O benefício foi criado por meio do Decreto 46.827/19, assinado pelo
governador Wilson Witzel em novembro de 2019. A alíquota do ICMS, que hoje é de
13%, poderá chegar a até 7% de forma escalonada, a depender da expansão da
oferta prevista pelas companhias. Aprovada pelo Conselho Nacional de Política
Fazendária (Confaz), por meio da adesão do estado ao Convênio 188/2019, a
medida não fere as regras do Regime de Recuperação Fiscal (RRF).

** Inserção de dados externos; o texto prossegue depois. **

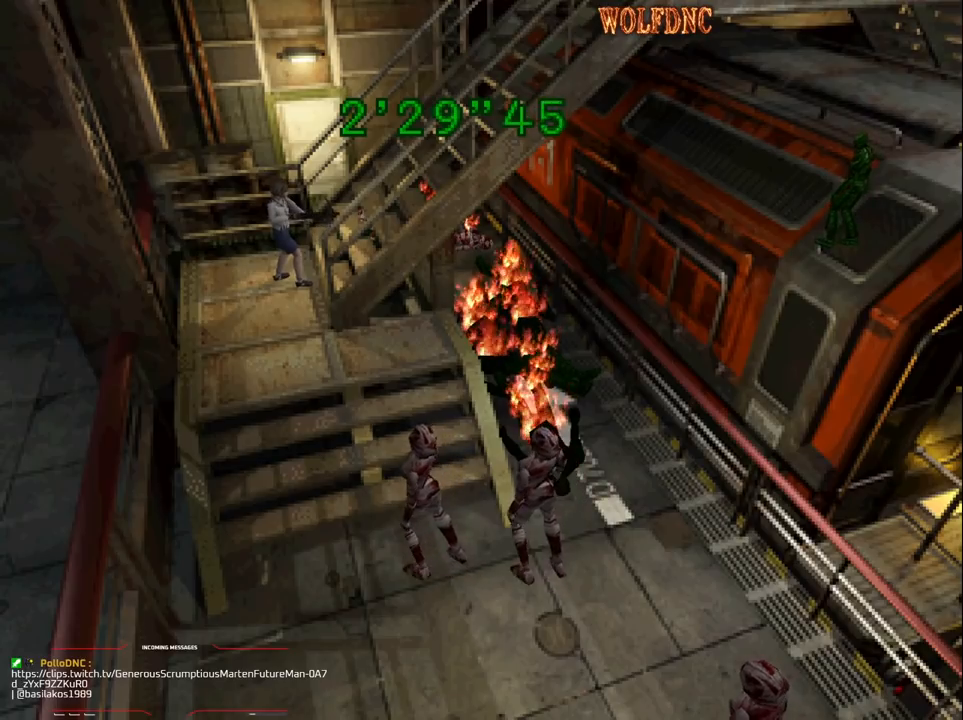
{"buttons": ["DPAD_UP"], "events": [[83, "DPAD_RIGHT", "down"], [233, "DPAD_RIGHT", "up"], [367, "CIRCLE", "down"], [467, "CIRCLE", "up"]]}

A redução da tributação sobre o QAV valerá para os voos do Aeroporto
do Galeão e do interior do estado. Todos os aviões cargueiros e os que têm
capacidade para até 12 passageiros também vão pagar 7% de imposto.
No caso do Aeroporto do Galeão, serão quatro faixas de ICMS do QAV. As
empresas aéreas que oferecerem entre 12 mil e 40 mil assentos por semana
partindo do aeroporto terão tributação reduzida para 10%. Para as companhias
que ofertarem entre 40 mil e 60 mil assentos por semana, a alíquota será de 9%.
Empresas aéreas que oferecerem entre 60 mil e 90 mil assentos por semana serão
tributadas em 8%. A redução da alíquota do ICMS será de 7% para as companhias
que dispuserem de mais de 90 mil assentos semanais com saída do Galeão.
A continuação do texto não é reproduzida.